In any case the adress of symbol 'x' is stored at a location '__imp_x'.
All these locations together comprise the so-called "import address
table", which is provided to the linker by the import libraries of the
various DLLs that are used. The import address table is a list of
addresses like this:

   __imp__symbol:   0xdeadbeef
   __imp__symbol2:  0x40100
   __imp__symbol3:  0x300100
   ...

This import address table is a part of the import directory, and it is
pointed to by the IMAGE_DIRECTORY_ENTRY_IAT directory pointer (although
some linkers don't set this directory entry and it works nevertheless;
apparently, the loader can resolve imports without using the directory
IMAGE_DIRECTORY_ENTRY_IAT).
The addresses in this table are unknown to the linker; the linker
inserts dummies (RVAs to the function names; see below for more
information) that are patched by the loader at load time using the
export directory of the exporting DLL. The import address table, and how
it is found by the loader, will be described in more detail later in
this chapter.

Note that this description is C-specific; there are other application
building environments that don't use import libraries. They all need to
generate an import address table, though, which they use to let their
programs access the imported objects and functions. C compilers tend to
use import libraries because it is convenient for them - their linkers
use libraries anyway. Other environments use e.g. a description file
that lists the necessary DLL names and function names (like the "module
definition file"), or a declaration-style list in the source.


This is how imports are used by the program's code; now we'll look how
an import directory is made up so the loader can use it.

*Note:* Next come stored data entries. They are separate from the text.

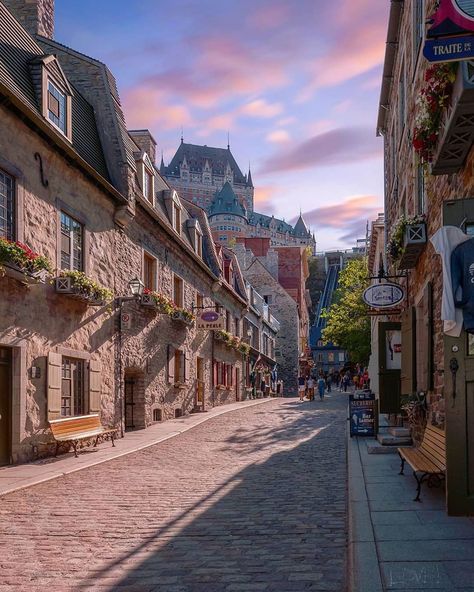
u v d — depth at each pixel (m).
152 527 7.23
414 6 12.37
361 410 15.38
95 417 14.86
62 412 13.97
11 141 12.04
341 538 6.56
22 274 11.55
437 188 9.73
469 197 6.79
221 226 154.75
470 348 6.69
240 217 157.12
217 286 29.92
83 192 15.29
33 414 12.48
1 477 10.43
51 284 13.35
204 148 197.75
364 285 42.50
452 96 6.27
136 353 18.97
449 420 6.73
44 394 12.95
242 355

The import directory should reside in a section that's "initialized
data" and "readable".
The import directory is an array of IMAGE_IMPORT_DESCRIPTORs, one for
each used DLL. The list is terminated by a IMAGE_IMPORT_DESCRIPTOR
that's entirely filled with 0-bytes.
An IMAGE_IMPORT_DESCRIPTOR is a struct with these members:

    OriginalFirstThunk
        An RVA (32 bit) pointing to a 0-terminated array of RVAs to
        IMAGE_THUNK_DATAs, each describing one imported function. The
        array will never change.

    TimeDateStamp
        A 32-bit-timestamp that has several purposes. Let's pretend that
        the timestamp is 0, and handle the advanced cases later.

    ForwarderChain
        The 32-bit-index of the first forwarder in the list of imported
        functions. Forwarders are also advanced stuff; set to all-bits-1
        for beginners.
        
    Name
        A 32-bit-RVA to the name (a 0-terminated ASCII string) of the
        DLL.
        
    FirstThunk
        An RVA (32 bit) to a 0-terminated array of RVAs to
        IMAGE_THUNK_DATAs, each describing one imported function. The
        array is part of the import address table and will change.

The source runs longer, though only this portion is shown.